[73] 71. Richardis von Ebersberg.
Rader. Bav. S. II., 159. Paulhuber a.a.O. 546.
Es geschah um das Jahr 1012, als der Graf Ulrich von Sempt mit seiner Gemahlin Richardis auf einer Burg unweit Ebersberg wohnte, daß die fromme Gräfin alltäglich des Morgens frühe nach dem Kirchlein zu Ebersberg wandelte, um Gott zu dienen und die heilige Messe zu hören. Sie versäumte keinen Tag in diesem frommen Beginnen und ließ sich auch durch Regen oder Schneegestöber nicht davon abwendig machen. Einmal ging sie früh Morgens ganz allein ihres Weges durch den einsamen Wald dem geliebten Kirchlein zu. Stille war rings umher, kein Rauschen des Laubes vernehmbar, selbst die Vöglein ließen kaum vereinzelte Morgengrüße ertönen. Da schlug auf einmal ein ungewisses Summen wie von fernem Glockenklang an ihr Ohr. Sie blieb stehen und lauschte, es war die wohlbekannte Stimme des Glöckleins von Ebersberg, welches ihr deutlich zurief, daß sie nun heute zu spät kommen werde. Da entfiel ihr vor Betrübniß ein Handschuh, den hatte im Augenblick eine Elster im Schnabel und flog damit durch die Lüfte. Richardis eilte jedoch des Weges weiter, um wenigstens dem Beschlusse des heiligen Opfers mit anzuwohnen. In dem Augenblicke aber, als der Priester zu Ebersberg den Altar betreten wollte, flog die Elster mit dem Handschuh zur Thüre herein und legte ihn ohne Scheu auf dem Altare nieder.
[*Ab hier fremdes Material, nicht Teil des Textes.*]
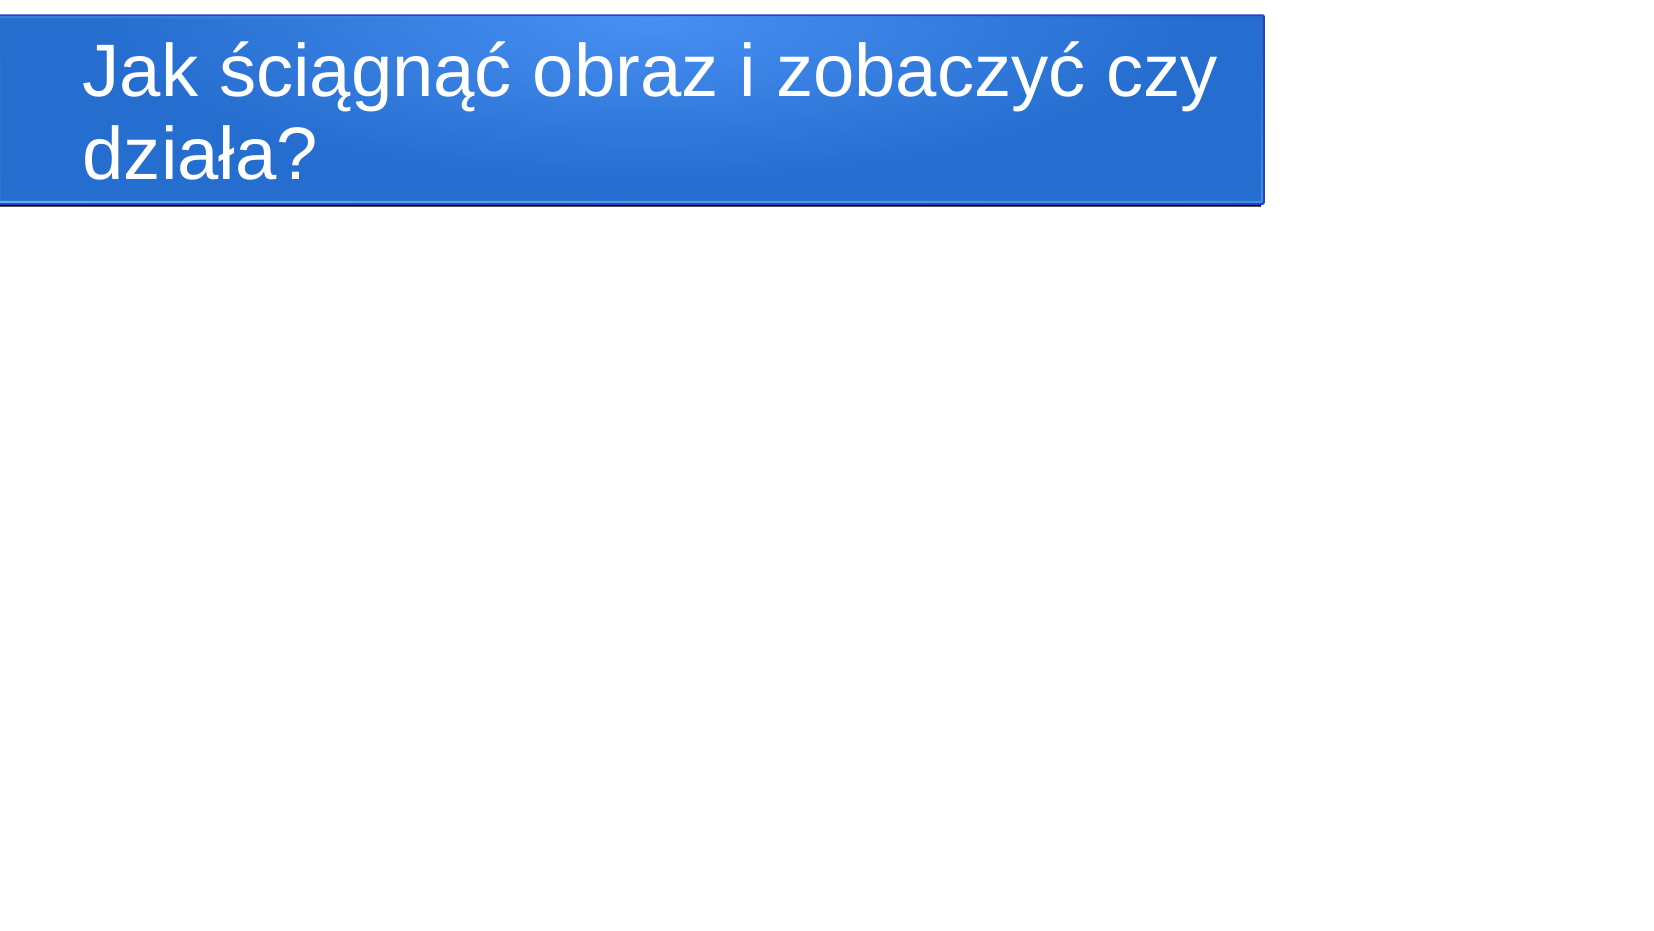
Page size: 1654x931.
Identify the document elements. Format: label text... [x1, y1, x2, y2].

title Jak ściągnąć obraz i zobaczyć czy działa? [82, 29, 1235, 196]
Niemand wußte sich das zu deuten, bis man den Handschuh der edlen Gräfin von Sempt erkannte und daraus schloß, daß sie noch unter Weges sei. So hielt denn der Priester mit der heiligen Handlung ein, bis Richardis erschienen war. Das Bild der Elster am heiligen Orte gibt noch zur Stunde der im Volke lebenden Sage Zeugniß.